子どもの生活をサポートするプロフェッショナルとしての存在感。児童養護施設の今とこれから。

「あの子、児童養護施設に入ったらしいわよ。かわいそうよね。」
 

先日、報道番組で流れていた再現ドラマの中でふと耳にした言葉。「施設にいる子ども」という状態を想像すれば、かわいそう、大変そうという言葉が湧いてくるのかもしれませんが、そんな連想が、施設にいる子どもたちの現在と未来を縛っているのかもしれません。
 

元施設職員であり、現在は児童養護施設出身者をサポートするNPOで働く伊藤翔平さんに、施設で過ごす子どもたちのこと、施設で働く職員さんのことを取材しました。
 

NPO法人ブリッジフォースマイルで働く伊藤翔平さん
NPO法人ブリッジフォースマイルで働く伊藤翔平さん

 

子どもはほぼ施設に溶け込めてしまうという現実

 

親と離ればなれに暮らすことになる児童養護施設。施設で暮らしたことがない、施設で暮らす子どもたちを知らないという側から見れば、子どもたちが施設に馴染めるのだろうかと疑問が湧きます。
 

「一日中泣き続ける子やしばらく一言も発さない子もいますが、多くの子どもは時間をかけずに適応します。ただ、すぐに適応できるのも良いとは限らず、適応しようとするあまり、嫌いな食べ物をお替わりしてしまったり、何にでも「はい!」と答えてしまうような「過適応」してしまう子も少なくありません。また、虐待を受けている子どもだと、親の顔色を窺ってきた時間が長いので、施設に入ると体が大きい、権力がある、口がうまいといった子どもを判断して振る舞うことができたりもします。施設に入る前に児童相談所にいる時間もありますが、そこでは集団生活になることが多いこともあって、集団で暮らすことに溶け込めてしまうと言えるかもしれませんね。」

 

両親の死別によって施設で生活することが多かった過去と比べ、今は虐待やネグレクト、親が働けない(病気や精神的な問題など)といった理由で施設に預けられることが多くなっています。施設に入ってきたばかりの子どもの特徴として挙げられるものはあるのでしょうか。
 

「施設に入ってきた子どもはまず歯医者に行くことが多いです。歯を磨く習慣がない、歯磨きしていないということがあり、虫歯だらけの子どももいます。あとは、自分の食べる量が分からない子どももいます。ネグレクトによって食事を満足に与えてもらっていないことがあり、満腹かどうかが分からず、目の前にあるものをとりあえず食べなきゃという発想に至るのです。」

**行一覧**
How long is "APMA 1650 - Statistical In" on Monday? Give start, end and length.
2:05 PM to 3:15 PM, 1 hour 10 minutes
* * *
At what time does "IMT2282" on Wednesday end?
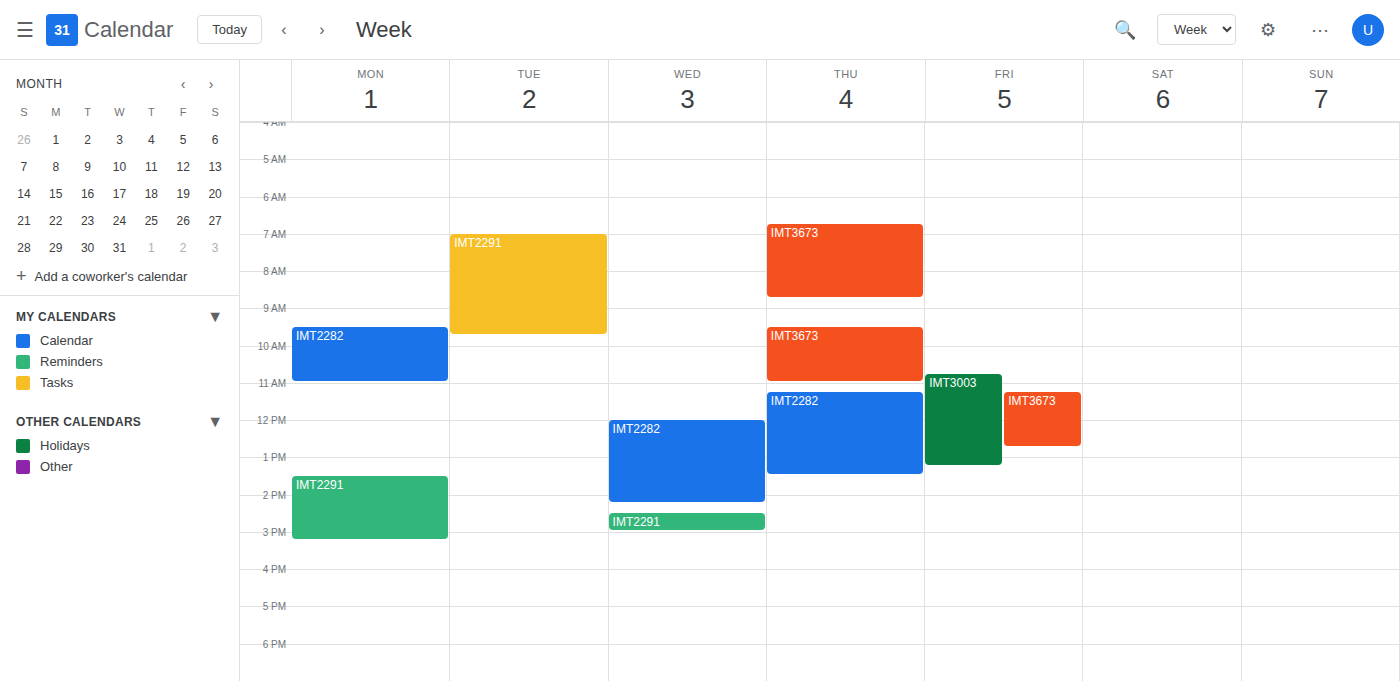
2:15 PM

**取り組む課題**
1. 児童養護施設に関する文書の抜粋について、「元施設職員であり、現在は児童」から「のだろうかと疑問が湧きます。」までを両端も含めて書き写し、その際「ブリッジフォースマイル」を「ブリッジ・フォー・スマイル」に置き換えてください。
2. 児童養護施設に関する文書の抜粋で、現在子どもが施設に預けられることが多い理由として挙げられているものをすべて列挙してください。
3. 児童養護施設に関する文書の抜粋によると、施設に入ってきた子どもがまず行くことが多いのはどこですか。
各行は本件とは一切関係ありません。

**解答一覧**
1.
元施設職員であり、現在は児童養護施設出身者をサポートするNPOで働く伊藤翔平さんに、施設で過ごす子どもたちのこと、施設で働く職員さんのことを取材しました。
 

NPO法人ブリッジ・フォー・スマイルで働く伊藤翔平さん
NPO法人ブリッジ・フォー・スマイルで働く伊藤翔平さん

 

子どもはほぼ施設に溶け込めてしまうという現実

 

親と離ればなれに暮らすことになる児童養護施設。施設で暮らしたことがない、施設で暮らす子どもたちを知らないという側から見れば、子どもたちが施設に馴染めるのだろうかと疑問が湧きます。

2. 虐待、ネグレクト、親が働けないこと（病気や精神的な問題など）

3. 歯医者